Character for character, give back every line below.

GIVEN MATERIAL Block Start

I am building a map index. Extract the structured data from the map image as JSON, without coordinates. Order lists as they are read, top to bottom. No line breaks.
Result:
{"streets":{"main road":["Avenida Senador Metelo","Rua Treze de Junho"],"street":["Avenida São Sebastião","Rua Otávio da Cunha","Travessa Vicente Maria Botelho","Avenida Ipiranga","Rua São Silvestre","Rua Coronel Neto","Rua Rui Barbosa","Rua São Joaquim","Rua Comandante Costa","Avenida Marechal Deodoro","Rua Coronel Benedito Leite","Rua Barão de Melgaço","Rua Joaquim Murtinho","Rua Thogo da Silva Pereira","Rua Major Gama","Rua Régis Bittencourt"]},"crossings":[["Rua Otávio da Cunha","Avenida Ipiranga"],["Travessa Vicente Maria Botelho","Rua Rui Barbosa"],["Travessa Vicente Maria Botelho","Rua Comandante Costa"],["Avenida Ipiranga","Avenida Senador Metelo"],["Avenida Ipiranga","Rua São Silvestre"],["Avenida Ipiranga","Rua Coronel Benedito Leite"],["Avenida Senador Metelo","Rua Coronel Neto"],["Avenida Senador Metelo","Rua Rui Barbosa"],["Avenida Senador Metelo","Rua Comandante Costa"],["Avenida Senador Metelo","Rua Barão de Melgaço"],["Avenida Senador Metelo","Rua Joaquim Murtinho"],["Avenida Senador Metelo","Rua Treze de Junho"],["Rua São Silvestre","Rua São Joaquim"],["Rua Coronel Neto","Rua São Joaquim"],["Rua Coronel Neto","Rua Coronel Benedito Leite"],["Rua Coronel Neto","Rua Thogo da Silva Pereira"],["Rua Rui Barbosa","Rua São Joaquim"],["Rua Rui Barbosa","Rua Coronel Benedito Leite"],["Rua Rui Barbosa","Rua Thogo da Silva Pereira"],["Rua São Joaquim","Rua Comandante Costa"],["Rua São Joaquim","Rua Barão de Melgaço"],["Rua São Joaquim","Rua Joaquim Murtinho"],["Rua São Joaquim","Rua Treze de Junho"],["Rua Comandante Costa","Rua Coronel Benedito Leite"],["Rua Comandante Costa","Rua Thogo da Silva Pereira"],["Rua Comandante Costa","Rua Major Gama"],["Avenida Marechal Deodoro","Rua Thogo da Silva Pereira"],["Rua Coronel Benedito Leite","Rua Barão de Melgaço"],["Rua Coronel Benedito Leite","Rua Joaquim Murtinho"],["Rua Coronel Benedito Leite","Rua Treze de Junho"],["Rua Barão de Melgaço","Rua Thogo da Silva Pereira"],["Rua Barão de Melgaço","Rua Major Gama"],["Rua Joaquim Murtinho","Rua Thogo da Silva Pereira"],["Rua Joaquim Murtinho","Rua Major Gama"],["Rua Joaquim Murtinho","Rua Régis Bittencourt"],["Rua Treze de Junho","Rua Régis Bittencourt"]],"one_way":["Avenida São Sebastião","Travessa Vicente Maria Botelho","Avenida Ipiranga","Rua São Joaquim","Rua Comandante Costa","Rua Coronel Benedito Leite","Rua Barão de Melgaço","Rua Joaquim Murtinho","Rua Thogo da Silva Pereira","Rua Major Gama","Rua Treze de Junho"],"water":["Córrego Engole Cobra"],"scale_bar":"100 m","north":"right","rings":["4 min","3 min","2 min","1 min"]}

GIVEN MATERIAL Block End

▶ _FINAL ANSWER_
I am building a map index. Extract the structured data from the map image as JSON, without coordinates. Order lists as they are read, top to bottom. No line breaks.
Result:
{"streets":{"main road":["Avenida Senador Metelo","Rua Treze de Junho"],"street":["Avenida São Sebastião","Rua Otávio da Cunha","Travessa Vicente Maria Botelho","Avenida Ipiranga","Rua São Silvestre","Rua Coronel Neto","Rua Rui Barbosa","Rua São Joaquim","Rua Comandante Costa","Avenida Marechal Deodoro","Rua Coronel Benedito Leite","Rua Barão de Melgaço","Rua Joaquim Murtinho","Rua Thogo da Silva Pereira","Rua Major Gama","Rua Régis Bittencourt"]},"crossings":[["Rua Otávio da Cunha","Avenida Ipiranga"],["Travessa Vicente Maria Botelho","Rua Rui Barbosa"],["Travessa Vicente Maria Botelho","Rua Comandante Costa"],["Avenida Ipiranga","Avenida Senador Metelo"],["Avenida Ipiranga","Rua São Silvestre"],["Avenida Ipiranga","Rua Coronel Benedito Leite"],["Avenida Senador Metelo","Rua Coronel Neto"],["Avenida Senador Metelo","Rua Rui Barbosa"],["Avenida Senador Metelo","Rua Comandante Costa"],["Avenida Senador Metelo","Rua Barão de Melgaço"],["Avenida Senador Metelo","Rua Joaquim Murtinho"],["Avenida Senador Metelo","Rua Treze de Junho"],["Rua São Silvestre","Rua São Joaquim"],["Rua Coronel Neto","Rua São Joaquim"],["Rua Coronel Neto","Rua Coronel Benedito Leite"],["Rua Coronel Neto","Rua Thogo da Silva Pereira"],["Rua Rui Barbosa","Rua São Joaquim"],["Rua Rui Barbosa","Rua Coronel Benedito Leite"],["Rua Rui Barbosa","Rua Thogo da Silva Pereira"],["Rua São Joaquim","Rua Comandante Costa"],["Rua São Joaquim","Rua Barão de Melgaço"],["Rua São Joaquim","Rua Joaquim Murtinho"],["Rua São Joaquim","Rua Treze de Junho"],["Rua Comandante Costa","Rua Coronel Benedito Leite"],["Rua Comandante Costa","Rua Thogo da Silva Pereira"],["Rua Comandante Costa","Rua Major Gama"],["Avenida Marechal Deodoro","Rua Thogo da Silva Pereira"],["Rua Coronel Benedito Leite","Rua Barão de Melgaço"],["Rua Coronel Benedito Leite","Rua Joaquim Murtinho"],["Rua Coronel Benedito Leite","Rua Treze de Junho"],["Rua Barão de Melgaço","Rua Thogo da Silva Pereira"],["Rua Barão de Melgaço","Rua Major Gama"],["Rua Joaquim Murtinho","Rua Thogo da Silva Pereira"],["Rua Joaquim Murtinho","Rua Major Gama"],["Rua Joaquim Murtinho","Rua Régis Bittencourt"],["Rua Treze de Junho","Rua Régis Bittencourt"]],"one_way":["Avenida São Sebastião","Travessa Vicente Maria Botelho","Avenida Ipiranga","Rua São Joaquim","Rua Comandante Costa","Rua Coronel Benedito Leite","Rua Barão de Melgaço","Rua Joaquim Murtinho","Rua Thogo da Silva Pereira","Rua Major Gama","Rua Treze de Junho"],"water":["Córrego Engole Cobra"],"scale_bar":"100 m","north":"right","rings":["4 min","3 min","2 min","1 min"]}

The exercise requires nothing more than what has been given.